It takes some group theory and Fermat's little theorem to explain the details (I have posted the group theory details in the appropriate presentation, but did not go over any proofs in class. So you will have to believe the facts, and are not expected

to know how to prove them).

If p is a prime, then the integers in the set $\{1,2,\ldots,p-1\}$ form a group with respect to the operation of multiplication

modulo p. Furthermore, this group is **cyclic**: There is an element, g, such that the various powers of g, namely $\{g,g^2,\ldots,g^{p-1}\}$ are all different and thus expand all of $\{1,2,\ldots,p-1\}$ (all operations are modulo p).

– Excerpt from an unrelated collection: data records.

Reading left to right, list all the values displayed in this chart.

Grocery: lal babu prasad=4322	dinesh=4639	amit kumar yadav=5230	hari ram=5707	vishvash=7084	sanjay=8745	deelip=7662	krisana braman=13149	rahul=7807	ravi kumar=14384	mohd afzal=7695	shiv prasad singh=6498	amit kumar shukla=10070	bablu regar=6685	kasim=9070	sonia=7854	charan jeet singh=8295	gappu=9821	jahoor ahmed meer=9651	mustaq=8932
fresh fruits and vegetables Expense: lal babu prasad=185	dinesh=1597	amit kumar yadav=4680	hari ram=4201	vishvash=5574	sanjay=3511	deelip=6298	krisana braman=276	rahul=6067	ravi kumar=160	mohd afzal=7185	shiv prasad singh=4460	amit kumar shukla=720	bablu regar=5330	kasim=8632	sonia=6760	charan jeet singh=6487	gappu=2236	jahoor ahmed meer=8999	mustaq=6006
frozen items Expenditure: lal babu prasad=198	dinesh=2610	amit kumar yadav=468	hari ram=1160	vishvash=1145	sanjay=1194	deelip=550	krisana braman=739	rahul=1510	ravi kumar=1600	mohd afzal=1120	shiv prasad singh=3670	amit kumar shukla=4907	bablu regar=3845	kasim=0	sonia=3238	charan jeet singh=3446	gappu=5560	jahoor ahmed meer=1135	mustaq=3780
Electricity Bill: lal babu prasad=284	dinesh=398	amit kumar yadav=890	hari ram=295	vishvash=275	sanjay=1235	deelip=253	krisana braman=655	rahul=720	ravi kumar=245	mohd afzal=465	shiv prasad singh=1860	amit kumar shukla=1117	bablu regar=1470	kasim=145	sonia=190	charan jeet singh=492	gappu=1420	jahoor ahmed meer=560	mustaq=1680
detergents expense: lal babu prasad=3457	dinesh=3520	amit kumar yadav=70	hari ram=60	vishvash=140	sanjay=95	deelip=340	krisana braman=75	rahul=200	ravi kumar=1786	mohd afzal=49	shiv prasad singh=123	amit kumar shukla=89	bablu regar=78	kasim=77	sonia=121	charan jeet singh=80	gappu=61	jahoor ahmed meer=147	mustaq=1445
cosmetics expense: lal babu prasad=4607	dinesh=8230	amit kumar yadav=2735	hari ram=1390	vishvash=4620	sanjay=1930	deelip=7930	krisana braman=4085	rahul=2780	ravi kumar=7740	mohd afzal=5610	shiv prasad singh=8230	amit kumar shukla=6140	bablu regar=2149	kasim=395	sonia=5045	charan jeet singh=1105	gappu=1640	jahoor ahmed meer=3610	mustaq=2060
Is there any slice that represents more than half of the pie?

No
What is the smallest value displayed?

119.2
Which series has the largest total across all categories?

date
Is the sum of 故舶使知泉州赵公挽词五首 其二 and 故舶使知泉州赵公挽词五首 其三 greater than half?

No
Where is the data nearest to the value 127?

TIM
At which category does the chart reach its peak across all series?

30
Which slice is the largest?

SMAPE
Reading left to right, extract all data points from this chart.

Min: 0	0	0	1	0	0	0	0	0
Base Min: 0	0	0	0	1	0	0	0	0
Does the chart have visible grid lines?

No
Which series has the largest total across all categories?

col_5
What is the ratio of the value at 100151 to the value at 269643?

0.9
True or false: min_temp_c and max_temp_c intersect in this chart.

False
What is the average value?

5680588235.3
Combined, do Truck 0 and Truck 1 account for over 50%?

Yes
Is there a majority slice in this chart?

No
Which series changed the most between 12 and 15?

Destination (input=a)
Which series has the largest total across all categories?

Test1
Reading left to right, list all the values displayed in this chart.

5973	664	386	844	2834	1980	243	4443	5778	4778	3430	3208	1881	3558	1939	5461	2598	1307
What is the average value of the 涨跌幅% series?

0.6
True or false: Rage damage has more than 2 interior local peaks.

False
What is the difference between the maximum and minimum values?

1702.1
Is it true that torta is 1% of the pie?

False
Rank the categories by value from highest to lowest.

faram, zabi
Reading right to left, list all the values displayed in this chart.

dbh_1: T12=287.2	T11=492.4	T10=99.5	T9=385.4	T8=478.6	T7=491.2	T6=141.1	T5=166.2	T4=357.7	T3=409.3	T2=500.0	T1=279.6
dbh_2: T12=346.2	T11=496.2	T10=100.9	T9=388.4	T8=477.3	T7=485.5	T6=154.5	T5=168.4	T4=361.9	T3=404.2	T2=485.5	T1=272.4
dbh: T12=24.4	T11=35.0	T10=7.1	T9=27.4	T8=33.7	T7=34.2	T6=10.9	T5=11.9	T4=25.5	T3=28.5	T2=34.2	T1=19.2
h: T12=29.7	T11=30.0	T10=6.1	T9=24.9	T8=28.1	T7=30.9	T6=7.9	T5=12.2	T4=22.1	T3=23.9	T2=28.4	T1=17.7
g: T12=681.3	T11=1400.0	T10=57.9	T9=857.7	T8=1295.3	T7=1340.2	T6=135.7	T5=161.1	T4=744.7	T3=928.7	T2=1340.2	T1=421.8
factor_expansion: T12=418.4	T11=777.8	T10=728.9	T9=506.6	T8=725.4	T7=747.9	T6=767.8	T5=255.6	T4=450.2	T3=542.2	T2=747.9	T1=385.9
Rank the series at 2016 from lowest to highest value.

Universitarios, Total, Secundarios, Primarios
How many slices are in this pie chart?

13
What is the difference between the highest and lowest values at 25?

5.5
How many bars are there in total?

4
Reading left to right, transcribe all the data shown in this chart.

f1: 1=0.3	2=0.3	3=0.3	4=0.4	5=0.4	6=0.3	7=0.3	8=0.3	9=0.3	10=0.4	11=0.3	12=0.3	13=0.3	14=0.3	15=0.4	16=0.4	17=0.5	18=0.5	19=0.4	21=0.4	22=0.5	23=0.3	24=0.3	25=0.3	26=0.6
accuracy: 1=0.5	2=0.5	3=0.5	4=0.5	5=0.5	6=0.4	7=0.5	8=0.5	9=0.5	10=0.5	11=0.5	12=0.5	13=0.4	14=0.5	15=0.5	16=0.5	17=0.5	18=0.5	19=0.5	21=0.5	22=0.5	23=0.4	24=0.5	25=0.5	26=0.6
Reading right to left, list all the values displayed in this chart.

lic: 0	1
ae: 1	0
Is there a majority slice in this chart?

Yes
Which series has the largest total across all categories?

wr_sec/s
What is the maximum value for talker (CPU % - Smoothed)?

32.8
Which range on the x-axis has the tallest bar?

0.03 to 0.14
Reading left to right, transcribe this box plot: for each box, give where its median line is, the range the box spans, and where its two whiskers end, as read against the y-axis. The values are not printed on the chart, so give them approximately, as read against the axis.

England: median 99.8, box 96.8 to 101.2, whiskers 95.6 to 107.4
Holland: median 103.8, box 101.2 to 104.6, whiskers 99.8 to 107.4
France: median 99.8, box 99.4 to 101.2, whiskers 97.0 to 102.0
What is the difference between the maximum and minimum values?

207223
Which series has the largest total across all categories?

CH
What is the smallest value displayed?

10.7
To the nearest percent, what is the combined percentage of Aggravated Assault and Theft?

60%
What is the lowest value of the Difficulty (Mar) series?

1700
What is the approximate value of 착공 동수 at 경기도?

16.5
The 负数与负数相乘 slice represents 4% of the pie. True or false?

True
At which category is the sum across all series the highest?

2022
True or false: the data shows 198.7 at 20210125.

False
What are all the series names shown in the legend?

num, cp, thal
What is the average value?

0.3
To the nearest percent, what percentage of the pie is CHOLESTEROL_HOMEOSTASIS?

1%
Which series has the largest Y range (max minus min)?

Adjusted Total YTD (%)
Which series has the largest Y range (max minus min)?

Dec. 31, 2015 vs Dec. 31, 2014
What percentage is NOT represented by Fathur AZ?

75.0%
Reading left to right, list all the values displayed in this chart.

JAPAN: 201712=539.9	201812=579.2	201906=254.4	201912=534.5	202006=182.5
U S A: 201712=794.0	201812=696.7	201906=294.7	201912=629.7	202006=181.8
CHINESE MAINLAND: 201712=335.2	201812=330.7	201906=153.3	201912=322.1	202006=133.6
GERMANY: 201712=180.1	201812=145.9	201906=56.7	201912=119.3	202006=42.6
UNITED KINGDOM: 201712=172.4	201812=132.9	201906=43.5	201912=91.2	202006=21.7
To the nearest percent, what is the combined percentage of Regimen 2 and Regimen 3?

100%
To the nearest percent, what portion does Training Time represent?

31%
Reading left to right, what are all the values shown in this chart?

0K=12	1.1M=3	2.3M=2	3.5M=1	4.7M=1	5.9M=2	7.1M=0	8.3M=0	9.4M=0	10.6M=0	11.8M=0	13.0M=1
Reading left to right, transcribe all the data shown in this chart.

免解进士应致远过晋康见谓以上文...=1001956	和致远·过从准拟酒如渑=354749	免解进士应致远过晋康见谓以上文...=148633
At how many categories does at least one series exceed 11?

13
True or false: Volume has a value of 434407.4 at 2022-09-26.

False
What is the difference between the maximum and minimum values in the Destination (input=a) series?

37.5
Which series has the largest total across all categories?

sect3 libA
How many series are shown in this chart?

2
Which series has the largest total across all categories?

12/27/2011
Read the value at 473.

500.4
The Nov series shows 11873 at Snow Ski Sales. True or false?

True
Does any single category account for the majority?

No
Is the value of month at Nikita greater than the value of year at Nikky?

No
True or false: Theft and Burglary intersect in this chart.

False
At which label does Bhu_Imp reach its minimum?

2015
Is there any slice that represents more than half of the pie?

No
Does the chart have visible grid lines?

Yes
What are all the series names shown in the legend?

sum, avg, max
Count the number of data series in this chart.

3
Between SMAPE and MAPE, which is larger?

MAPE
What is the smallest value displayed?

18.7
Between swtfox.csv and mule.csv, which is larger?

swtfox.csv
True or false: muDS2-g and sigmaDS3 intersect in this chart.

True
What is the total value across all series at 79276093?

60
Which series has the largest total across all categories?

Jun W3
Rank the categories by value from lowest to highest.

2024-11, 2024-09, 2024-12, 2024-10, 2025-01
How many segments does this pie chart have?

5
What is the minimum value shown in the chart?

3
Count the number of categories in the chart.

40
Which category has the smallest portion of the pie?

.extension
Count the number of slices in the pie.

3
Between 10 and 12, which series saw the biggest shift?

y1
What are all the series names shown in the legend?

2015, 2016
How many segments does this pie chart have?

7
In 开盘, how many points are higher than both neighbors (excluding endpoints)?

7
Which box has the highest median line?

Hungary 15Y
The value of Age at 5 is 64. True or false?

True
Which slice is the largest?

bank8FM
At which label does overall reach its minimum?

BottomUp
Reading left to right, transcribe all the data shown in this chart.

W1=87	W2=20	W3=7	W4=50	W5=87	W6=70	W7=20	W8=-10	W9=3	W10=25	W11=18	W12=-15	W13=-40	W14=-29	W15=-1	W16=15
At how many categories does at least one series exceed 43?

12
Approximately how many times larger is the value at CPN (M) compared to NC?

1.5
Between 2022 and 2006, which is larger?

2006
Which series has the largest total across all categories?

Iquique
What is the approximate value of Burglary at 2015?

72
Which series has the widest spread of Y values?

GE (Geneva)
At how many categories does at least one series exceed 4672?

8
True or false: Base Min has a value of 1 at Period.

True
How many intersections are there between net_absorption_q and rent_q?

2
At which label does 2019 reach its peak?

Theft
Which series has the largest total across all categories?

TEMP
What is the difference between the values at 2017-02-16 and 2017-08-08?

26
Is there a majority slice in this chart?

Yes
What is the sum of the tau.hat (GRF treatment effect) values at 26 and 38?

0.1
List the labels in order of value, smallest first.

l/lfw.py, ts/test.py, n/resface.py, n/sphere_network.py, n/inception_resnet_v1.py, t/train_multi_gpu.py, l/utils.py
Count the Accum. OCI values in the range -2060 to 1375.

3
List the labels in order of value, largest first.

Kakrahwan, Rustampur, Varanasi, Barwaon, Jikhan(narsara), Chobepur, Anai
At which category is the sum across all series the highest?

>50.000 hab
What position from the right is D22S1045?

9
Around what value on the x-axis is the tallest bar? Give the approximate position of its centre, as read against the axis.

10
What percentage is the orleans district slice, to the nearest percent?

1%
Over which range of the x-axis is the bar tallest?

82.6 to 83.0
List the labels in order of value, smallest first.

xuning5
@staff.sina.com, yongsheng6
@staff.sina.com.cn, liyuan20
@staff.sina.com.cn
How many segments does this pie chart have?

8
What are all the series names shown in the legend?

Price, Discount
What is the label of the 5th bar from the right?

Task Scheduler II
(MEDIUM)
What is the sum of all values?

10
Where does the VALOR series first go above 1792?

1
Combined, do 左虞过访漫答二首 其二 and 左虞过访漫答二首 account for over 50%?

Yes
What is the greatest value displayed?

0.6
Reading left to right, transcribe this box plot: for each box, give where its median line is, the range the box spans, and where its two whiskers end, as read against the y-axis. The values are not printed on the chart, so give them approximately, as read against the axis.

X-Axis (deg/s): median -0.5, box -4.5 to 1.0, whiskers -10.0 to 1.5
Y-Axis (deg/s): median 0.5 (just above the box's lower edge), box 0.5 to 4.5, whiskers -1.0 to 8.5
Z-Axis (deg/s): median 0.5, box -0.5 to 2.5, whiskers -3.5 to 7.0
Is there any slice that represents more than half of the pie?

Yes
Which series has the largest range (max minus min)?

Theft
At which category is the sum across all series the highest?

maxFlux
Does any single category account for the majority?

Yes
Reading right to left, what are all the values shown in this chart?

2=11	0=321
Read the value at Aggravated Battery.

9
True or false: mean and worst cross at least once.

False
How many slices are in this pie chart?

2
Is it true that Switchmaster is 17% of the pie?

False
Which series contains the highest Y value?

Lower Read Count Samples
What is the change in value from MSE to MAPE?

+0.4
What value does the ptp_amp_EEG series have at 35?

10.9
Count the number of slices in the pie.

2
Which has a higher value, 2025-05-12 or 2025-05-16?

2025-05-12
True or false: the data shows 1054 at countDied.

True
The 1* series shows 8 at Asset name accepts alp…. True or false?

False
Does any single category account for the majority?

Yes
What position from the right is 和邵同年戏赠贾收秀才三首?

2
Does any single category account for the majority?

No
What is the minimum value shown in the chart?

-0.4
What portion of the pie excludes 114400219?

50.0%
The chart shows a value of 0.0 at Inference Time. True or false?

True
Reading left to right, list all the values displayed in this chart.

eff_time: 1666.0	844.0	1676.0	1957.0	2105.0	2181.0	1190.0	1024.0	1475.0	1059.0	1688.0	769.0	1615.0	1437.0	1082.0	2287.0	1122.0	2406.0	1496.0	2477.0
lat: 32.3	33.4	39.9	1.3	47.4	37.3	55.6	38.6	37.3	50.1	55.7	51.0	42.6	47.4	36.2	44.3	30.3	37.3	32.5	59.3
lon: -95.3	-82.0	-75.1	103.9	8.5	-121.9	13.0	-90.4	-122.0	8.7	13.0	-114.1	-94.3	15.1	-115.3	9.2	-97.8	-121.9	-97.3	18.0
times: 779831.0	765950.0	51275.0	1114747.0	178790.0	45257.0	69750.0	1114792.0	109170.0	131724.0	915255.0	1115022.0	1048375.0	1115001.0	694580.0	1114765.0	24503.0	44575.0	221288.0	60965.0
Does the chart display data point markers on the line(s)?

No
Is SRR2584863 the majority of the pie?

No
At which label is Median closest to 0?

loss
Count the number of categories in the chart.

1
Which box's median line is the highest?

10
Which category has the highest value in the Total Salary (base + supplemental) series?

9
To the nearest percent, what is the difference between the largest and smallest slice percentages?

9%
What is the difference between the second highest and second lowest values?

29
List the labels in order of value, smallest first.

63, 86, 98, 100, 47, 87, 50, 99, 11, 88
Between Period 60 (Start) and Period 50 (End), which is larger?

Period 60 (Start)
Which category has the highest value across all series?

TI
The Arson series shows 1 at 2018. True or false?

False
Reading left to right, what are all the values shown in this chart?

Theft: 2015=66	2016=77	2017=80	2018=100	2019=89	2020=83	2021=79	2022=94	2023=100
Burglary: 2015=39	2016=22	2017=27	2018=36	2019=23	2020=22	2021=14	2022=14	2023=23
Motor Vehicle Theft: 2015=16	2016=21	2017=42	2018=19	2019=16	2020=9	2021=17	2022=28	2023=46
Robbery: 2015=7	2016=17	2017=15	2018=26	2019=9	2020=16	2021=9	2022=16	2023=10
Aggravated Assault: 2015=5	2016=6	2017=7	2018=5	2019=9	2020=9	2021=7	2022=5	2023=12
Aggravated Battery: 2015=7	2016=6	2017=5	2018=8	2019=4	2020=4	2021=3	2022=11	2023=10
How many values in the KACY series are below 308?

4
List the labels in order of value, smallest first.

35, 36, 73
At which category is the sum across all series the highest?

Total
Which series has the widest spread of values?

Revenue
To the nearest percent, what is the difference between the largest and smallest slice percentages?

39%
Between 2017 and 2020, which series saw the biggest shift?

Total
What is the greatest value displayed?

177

Such g is called a **multiplicative generator** of the grouo.

If $h\in \{1,2,\ldots,p-1\}$ is not a multiplicative generator, then the various powers of h, namely $\{h,h^2,\ldots,h^{p-1}\}$ form a proper subgroup of $\{1,2,\ldots,p-1\}$. By Lagrange theorem, the number of elements in such subgroup must divide p-1, which is the number of elements in the whole group. Denote this number by m, then m is a divisor of p-1, and m<p-1. By Fermat's little theorem, this implies $h^m=1 \pmod p$.

So if for some g, $g^m\neq 1 \pmod p$ for all proper divisors m of p-1, such g must be a multiplicative generator.

In Diffie Hellman key exchange we use such multiplicative generator as part of the information known by everyone.

Raising g to some power is easy. Doing the inverse (taking "discrete logs") is **believed** to be hard.